Seized tanker sold for US$29m
Samho Dream, a supertanker under arrest in Hong Kong since October for non-payment of a bank loan, has been sold at auction for US$29 million, a fraction of the US$137.5 million the distressed South Korean owner paid for the ship in 2008.
The ship was bought on Wednesday by London's Embiricos Shipbrokers on behalf of the owner of a Greek ship management company. The shipbroker confirmed it acted as agent for the new owner, which it declined to name. The buyer is thought to be linked to the Embiricos shipping dynasty, one of Greece's largest shipowners.
Hong Kong shipbrokers estimated the ship was worth US$35 million to US$40 million before the vessel was sold in an auction ordered by the court last month.
One shipping executive thought up to US$5 million would be needed to clean and overhaul the ship, but even given this cost, the vessel is still seen as good value.
'The new owner has got itself something of a bargain - it's a good ship.'
Seven bids were received when tenders closed on Wednesday, but all were under the US$30 million reserve price fixed after two valuations of the tanker by a shipbroker and surveyor.
After consultations between Admiralty judge Mr Justice Anselmo Reyes and chief bailiff Sunny Kwan Sek-nam, it was decided to sell the ship rather than seek new valuations and tenders.
The ship hit the headlines in November 2010 when Samho paid a record US$9.5 million to get the hijacked tanker and 24 crew members freed from Somali pirates. The tanker was transporting crude oil from Iraq to the United States when it was hijacked in April 2010.

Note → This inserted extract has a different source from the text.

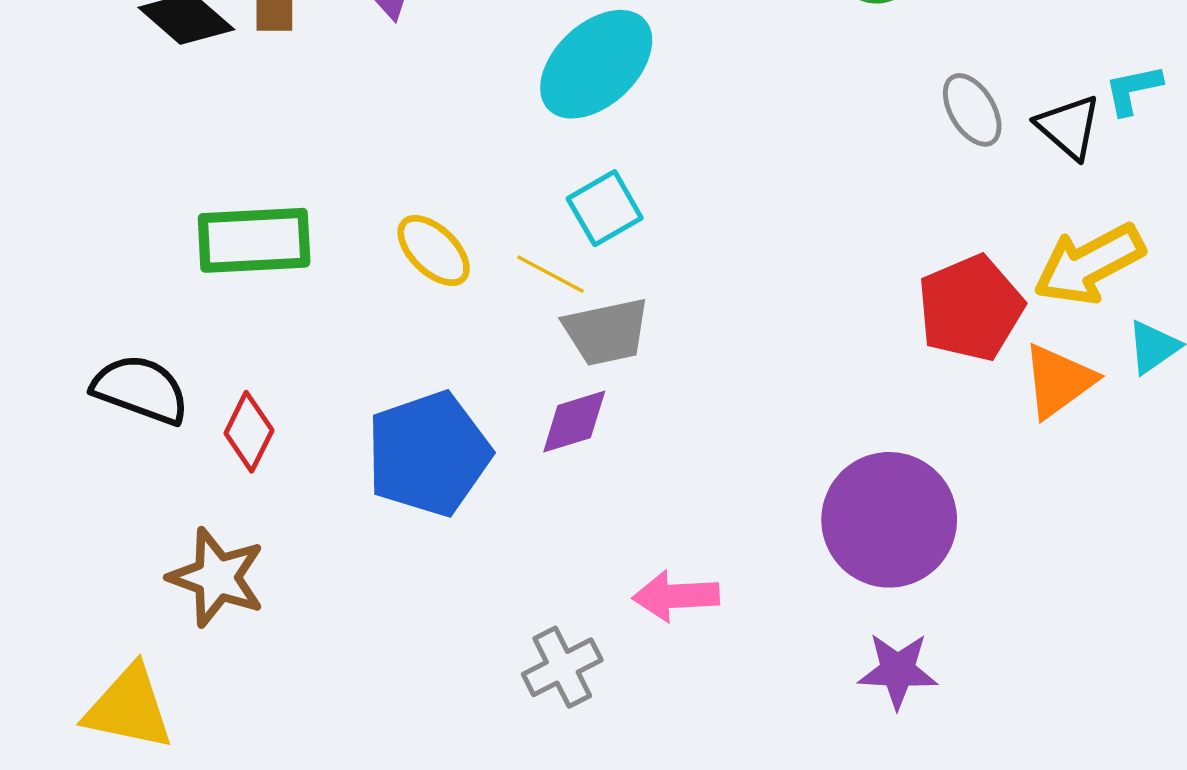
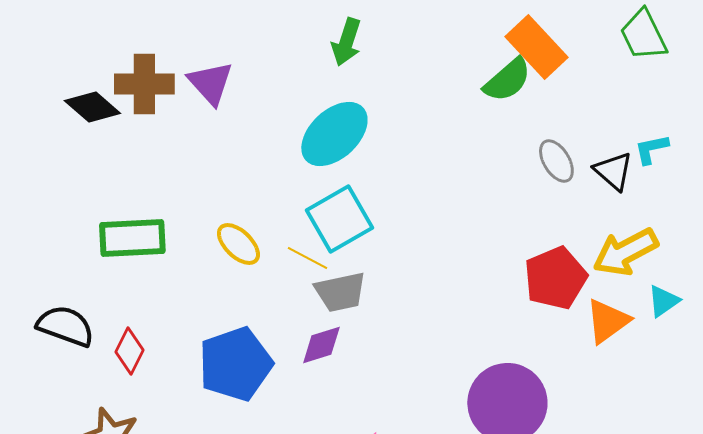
cyan square: (605, 208) -> (339, 219), size x1.5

Samho acquired the 319,360 deadweight tonne very large crude carrier at the height of the shipping boom in early 2008 from Greek shipowner Dynacom using a US$120 million loan from a syndicate led by South Korea's Shinhan Bank.
It was partly the high ransom payment coupled with the loss of revenue during the ship's seven-month seizure by pirates and financial problems at Samho's shipbuilding business that led to problems repaying the loan.
Lawyers from the Hong Kong office of Holman Fenwick Willan, acting on behalf of Shinhan Bank, had the tanker arrested on arrival in Hong Kong on October 18 last year.
Samho filed for bankruptcy protection in April last year after it posted a net loss of 65.2 billion won (HK$445.4 billion) on revenue of 196.7 billion won for 2010.
Built in 2002, the Samho Dream was the last of five ships owned by Samho Shipping arrested in Hong Kong for non-payment of bank loans. The four other ships were also sold at court-ordered auctions.
They include two smaller 13,153 dwt chemical and petroleum products tankers, the former Samho Cordelia and Samho Gloria, that were bought by specialist tanker company Navig8 and now managed by Hong Kong's Univan Ship Management.